Or, let’s talk about different styles of bottoming and submitting. This post will probably make more sense if you read the last one about styles of topping and dominating. These two posts were inspired by Xiao Yingtai’s brilliant post “Am I Just Selfish? Service Versus Control,” which you should go and read.
The gist of her post is that in addition to the service submissives who everyone seems to know about, there are also control-oriented submissives who (shockingly enough) just want to feel controlled during a scene.
Xiao Yingtai’s post blew my mind because she explained something I’ve literally spent years trying to understand: what the hell people are on about when they say they want to be “trained.” I always thought people who wanted that had spent too much time with one-handed BDSM reading and not nearly enough time talking to real people about how they actually live their lives. But it turns out that some s-types are control-oriented and love things that would make service-oriented submissives miserable. Or to quote from the post:
Constant micromanagement and correction? No endpoint? Sign me up for this!
I never realized that feeling controlled was the point when someone asked to be “trained.” I always kind of thought they were just bad at service or had the idea that there was some magical “right way” to do things and if they learned it they would be the perfect submissive and never feel sad or lonely or inadequate ever again.
The idea of “training” also irritated the shit out of me because if you assume it actually is about making yourself useful, then being trained by someone else before you look for a partner is a complete waste of everyone’s time. Even something as simple as how to make tea isn’t that likely to carry over, and assuming that all dominant women take their tea the same way (or even that we all drink tea) is a good way to convince your prospective dom that you see her as female dominant seven of nine, not an individual human being.
Where things get complicated is when people try to sell themselves as service submissives when making themselves useful is really, really not the point of the kind of scene that they’re after.
Some folks try to turn what’s sexy for them into something of practical use to others, in an attempt to attract partners. This rarely works. My friend Jae has coined a not-very-complimentary generic term for the breed of man who does this: “the Panty-Washer type.” The name springs from dirty-underwear fetishists who try to persuade you that hand-laundering your lingerie should earn them sexual favors.
Another example of that type are the boys who’ll offer to, say, scrub your floor. Oh–did they mention they’d be doing it naked? And you will be standing over them, supervising and disciplining them the entire time? In full fetish gear? With a riding crop?
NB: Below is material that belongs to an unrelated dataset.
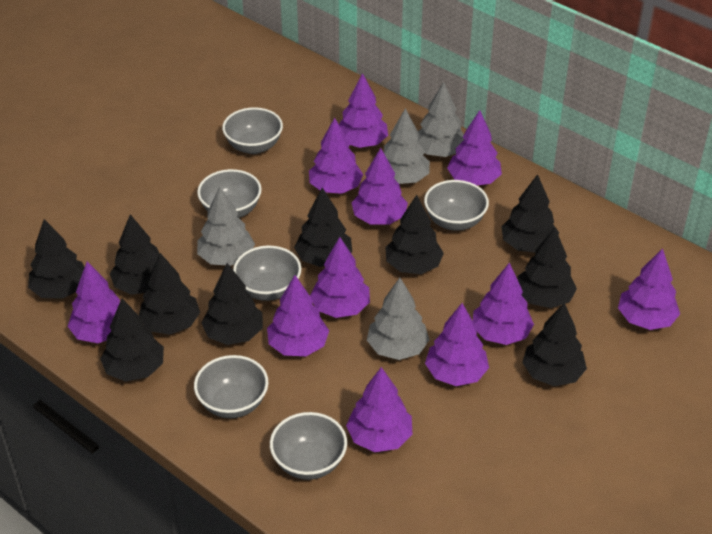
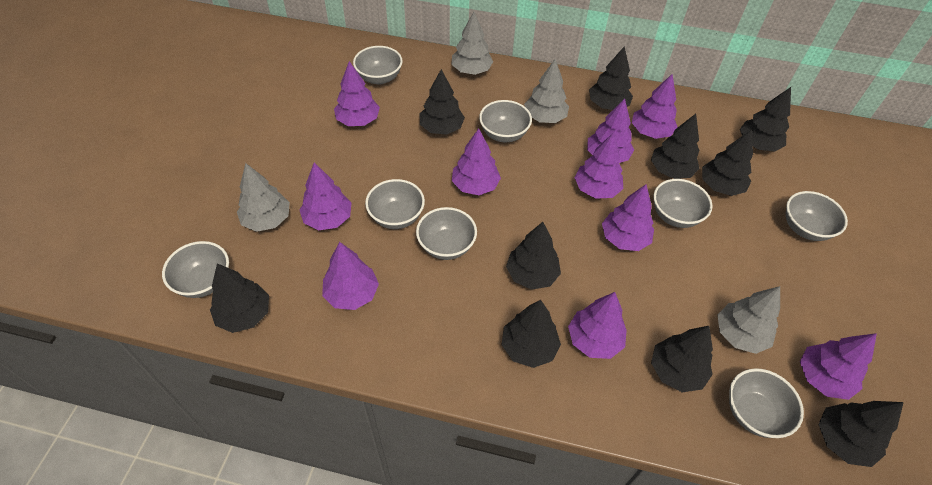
grey bowl: [194,355,268,418] [197,169,262,218] [222,107,283,154] [233,246,301,301] [270,412,347,480] [424,180,489,231] = 6 -> [162,241,229,298] [353,46,403,85] [365,179,425,229] [416,207,477,260] [479,100,532,143] [653,179,712,228] [729,368,804,438] [786,191,848,241] = 8
purple tree: [68,262,120,343] [267,275,329,356] [309,118,363,194] [310,237,370,318] [339,73,388,148] [346,367,412,452] [351,148,408,225] [425,303,489,386] [447,110,502,185] [473,262,534,345] [618,248,680,330] = 11 -> [300,162,352,230] [322,242,379,310] [334,61,380,126] [452,128,501,195] [568,292,627,359] [574,133,623,199] [587,98,634,163] [602,184,654,251] [632,74,678,139] [800,333,877,400] = 10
Guys, there is someone out there who wants to have that scene (possibly for $250 an hour, but that’s a separate post), but you are absolutely not going to find her by trying to convince people that this is a good way to get their floors clean. For fuck’s sake be honest about what you want. I mean, I’m not even particularly control oriented but the way Xiao Yingtai puts it is just hot:
But some of us irrational types like being constantly pushed further. We actually live for that state of desperation, we get a kick out of providing entertainment through our suffering. Or, at the very least, the boot on our necks.
Entertaining me by suffering for me? Yes please! Desperation? I’m all over that. Tell me about that if you want to play, not about how clean my house is (not, let’s be honest) going to be.
It turns out “training” actually does mean something after all. It’s still not my thing, but it makes me so happy to finally have any idea what people who like it are talking about.
Readers, are any of you into “training”? Has anybody else struggled to understand what that hell “training” even means?